Please retype every entry as written, and keep the pictures out.

═══ Recorded information

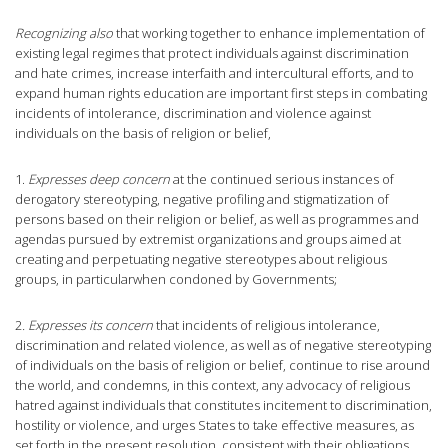
Recognizing also
that working together to enhance implementation of
existing legal regimes that protect individuals against discrimination
and hate crimes, increase interfaith and intercultural efforts, and to
expand human rights education are important first steps in combating
incidents of intolerance, discrimination and violence against
individuals on the basis of religion or belief,
1.
Expresses deep concern
at the continued serious instances of
derogatory stereotyping, negative profiling and stigmatization of
persons based on their religion or belief, as well as programmes and
agendas pursued by extremist organizations and groups aimed at
creating and perpetuating negative stereotypes about religious
groups, in particularwhen condoned by Governments;
2
. Expresses its concern
that incidents of religious intolerance,
discrimination and related violence, as well as of negative stereotyping
of individuals on the basis of religion or belief, continue to rise around
the world, and condemns, in this context, any advocacy of religious
hatred against individuals that constitutes incitement to discrimination,
hostility or violence, and urges States to take effective measures, as
set forth in the present resolution, consistent with their obligations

══════

* Solved exercise *
Recognizing also
that working together to enhance implementation of
existing legal regimes that protect individuals against discrimination
and hate crimes, increase interfaith and intercultural efforts, and to
expand human rights education are important first steps in combating
incidents of intolerance, discrimination and violence against
individuals on the basis of religion or belief,
1.
Expresses deep concern
at the continued serious instances of
derogatory stereotyping, negative profiling and stigmatization of
persons based on their religion or belief, as well as programmes and
agendas pursued by extremist organizations and groups aimed at
creating and perpetuating negative stereotypes about religious
groups, in particularwhen condoned by Governments;
2
. Expresses its concern
that incidents of religious intolerance,
discrimination and related violence, as well as of negative stereotyping
of individuals on the basis of religion or belief, continue to rise around
the world, and condemns, in this context, any advocacy of religious
hatred against individuals that constitutes incitement to discrimination,
hostility or violence, and urges States to take effective measures, as
set forth in the present resolution, consistent with their obligations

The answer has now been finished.